Goal of the exercise
From the entries provided below, copy each line that contains the word "Rendered".

++++

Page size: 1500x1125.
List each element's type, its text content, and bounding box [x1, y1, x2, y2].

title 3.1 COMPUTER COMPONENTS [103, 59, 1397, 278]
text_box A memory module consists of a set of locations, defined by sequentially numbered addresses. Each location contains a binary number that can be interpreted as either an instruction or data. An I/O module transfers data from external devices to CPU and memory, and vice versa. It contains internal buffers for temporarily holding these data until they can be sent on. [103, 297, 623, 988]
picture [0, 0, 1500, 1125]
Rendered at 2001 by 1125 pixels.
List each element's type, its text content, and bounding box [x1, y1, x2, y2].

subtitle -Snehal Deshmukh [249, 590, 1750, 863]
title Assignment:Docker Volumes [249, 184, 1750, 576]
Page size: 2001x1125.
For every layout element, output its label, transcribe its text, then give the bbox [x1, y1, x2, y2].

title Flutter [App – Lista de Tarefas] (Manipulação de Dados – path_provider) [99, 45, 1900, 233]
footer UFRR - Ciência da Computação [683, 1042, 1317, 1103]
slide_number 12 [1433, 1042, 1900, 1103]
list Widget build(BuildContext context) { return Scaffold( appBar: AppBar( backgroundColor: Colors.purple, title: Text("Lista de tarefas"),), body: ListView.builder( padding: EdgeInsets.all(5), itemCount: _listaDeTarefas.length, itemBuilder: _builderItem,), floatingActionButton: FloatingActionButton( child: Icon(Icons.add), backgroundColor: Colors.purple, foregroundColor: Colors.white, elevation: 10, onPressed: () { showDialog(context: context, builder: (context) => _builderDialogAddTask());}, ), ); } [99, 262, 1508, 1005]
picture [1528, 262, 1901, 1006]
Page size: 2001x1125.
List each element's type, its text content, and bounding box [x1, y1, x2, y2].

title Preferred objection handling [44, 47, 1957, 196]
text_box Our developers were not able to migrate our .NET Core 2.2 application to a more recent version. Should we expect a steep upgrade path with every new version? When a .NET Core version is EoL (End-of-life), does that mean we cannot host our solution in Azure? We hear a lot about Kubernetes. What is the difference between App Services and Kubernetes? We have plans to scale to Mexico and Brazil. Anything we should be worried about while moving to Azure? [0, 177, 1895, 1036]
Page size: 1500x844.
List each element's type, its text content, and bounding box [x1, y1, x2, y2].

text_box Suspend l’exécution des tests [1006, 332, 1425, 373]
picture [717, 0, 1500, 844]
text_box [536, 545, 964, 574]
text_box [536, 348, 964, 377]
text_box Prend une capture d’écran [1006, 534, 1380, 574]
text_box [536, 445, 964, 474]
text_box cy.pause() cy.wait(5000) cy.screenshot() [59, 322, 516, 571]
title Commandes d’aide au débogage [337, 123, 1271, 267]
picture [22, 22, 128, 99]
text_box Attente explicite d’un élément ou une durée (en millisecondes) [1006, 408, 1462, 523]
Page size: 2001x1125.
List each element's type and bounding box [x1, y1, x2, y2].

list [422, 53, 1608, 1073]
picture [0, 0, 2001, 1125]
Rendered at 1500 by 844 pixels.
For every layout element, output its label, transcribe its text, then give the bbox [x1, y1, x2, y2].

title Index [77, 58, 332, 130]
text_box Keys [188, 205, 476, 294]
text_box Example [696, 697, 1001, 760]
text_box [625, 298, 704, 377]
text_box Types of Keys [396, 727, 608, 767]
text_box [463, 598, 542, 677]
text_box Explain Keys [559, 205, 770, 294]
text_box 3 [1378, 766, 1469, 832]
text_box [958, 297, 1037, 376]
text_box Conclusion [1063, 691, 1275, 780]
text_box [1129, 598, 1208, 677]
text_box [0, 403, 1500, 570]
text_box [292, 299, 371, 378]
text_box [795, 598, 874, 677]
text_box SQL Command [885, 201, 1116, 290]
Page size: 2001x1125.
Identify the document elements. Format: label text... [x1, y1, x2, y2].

++++

Output for this task
Rendered at 2001 by 1125 pixels.
Rendered at 1500 by 844 pixels.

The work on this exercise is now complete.